Family-owned businesses are a key segment of the economy, accounting for 50 percent of gross national product and 78 percent of new job creation, according to the University of Southern Maine’s Institute for Family-Owned Business.
Then why do only 30 percent end up being successfully managed by a second generation?
Many who launch a family-owned business do so to create wealth and long-term financial stability for their children and other relatives. A sense of shared ownership, creation of a legacy and participation in profits are major perks of working in a family business instead of an outside firm. Many relatives feel more secure in an uncertain world with the knowledge that “there’s always a place for you here.”
But when the sense of security and entitlement translate into treating the business with the intimacy of home, problems can quickly arise. Over time, taking the resources and success of the company for granted will erode productivity and can create a snowball effect resulting in failure. Founding a company often requires great commitment and sacrifice. It could be argued that, lacking this great personal effort, subsequent generations often don’t have the necessary drive to push the company to continued success.
To be successful, the company must operate like a business and separate out family dynamics, whether that involves human resources decisions, attitudes or work performance. While promotion as family owned and operated may be a desirable marketing message, arguments between employees, slovenliness and poor service are not appreciated by customers. They don’t care about the blood tie between the owner and the surly clerk at the desk.
As with most initiatives, improving communication and behavior starts at the top. Values, operating principles and goals must be clearly stated and passed on to all employees, family or not.
According to studies, not sharing the same goals is a critical downfall in family businesses. (See article on opposite page.) Family members need to understand and buy-in to the company’s vision as much as employees hired from the outside. Otherwise, how can they make appropriate decisions and work toward that vision?
Another difficult issue arises when family members are treated differently than other employees when it comes to productivity, procedures or performance.
This doesn’t benefit the family member and will also anger non-related staff. All employees must be held to the same standard and all need to be trained the same way. It’s not enough to say, “Answer the phones,” without telling someone how they should handle calls, or plop someone into a supervisory role when they have no relevant education or experience.
Matching family members with nonfamily employees can be an effective way to objectively train and mentor new hires.
Longevity of leadership and rigid roles are two other areas that hamper family-owned businesses. Average CEO tenure in general is six years while in a family-owned business it can be 20 years or more.
The problem is that the same skills that founded and grew the company may not be those that will help it adapt to changing industry and economic conditions. Just because someone will be the patriarch or matriarch until death, doesn’t mean they need to lead the company until then.

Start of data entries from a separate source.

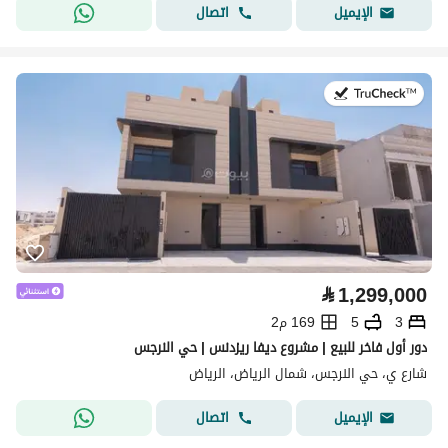
اتصال
الإيميل
في:28 يوليو 2026
⃁
1,299,000
3
5
169 م2
دور أول فاخر للبيع | مشروع ديفا ريزدنس | حي النرجس
شارع ي، حي النرجس، شمال الرياض، الرياض
اتصال
الإيميل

Many second generation leaders are frustrated by the reluctance of their parents to relinquish the reins. Disconnecting family and business roles can help address this.
Be objective when hiring family members. Figure out their strengths and where they best fit.
Responsibilities should also be appropriate to titles conferred. A number of successful family enterprises are requiring college education and outside experience as a condition of employment. A tone of professionalism is key to operating like a business. Just as employees need to leave their personal problems at home, so do family members. Establishing clear methods and channels of communication will help.
Bringing in an outside facilitator or trainer can help a company move past bad communication habits and learn to deal with conflict. Emotional intelligence – the ability to empathize, understand and communicate with others – is increasingly regarded as an essential management skill.
Emotional intelligence coaching can help leaders learn essential skills to pass along to family members – along with the keys to the company.